### What you will do
The task calls for each line of the records below in which the word "underway" appears.

Given records Start Marker

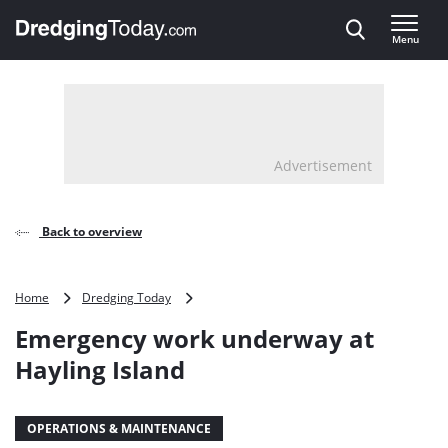
Direct naar inhoud
Menu
, go to home
Advertisement
Back to overview
Emergency
Home
Dredging Today
work
Emergency work underway at
underway
at
Hayling Island
Hayling
Island
OPERATIONS & MAINTENANCE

Given records End Marker

### Answer space
Emergency work underway at
underway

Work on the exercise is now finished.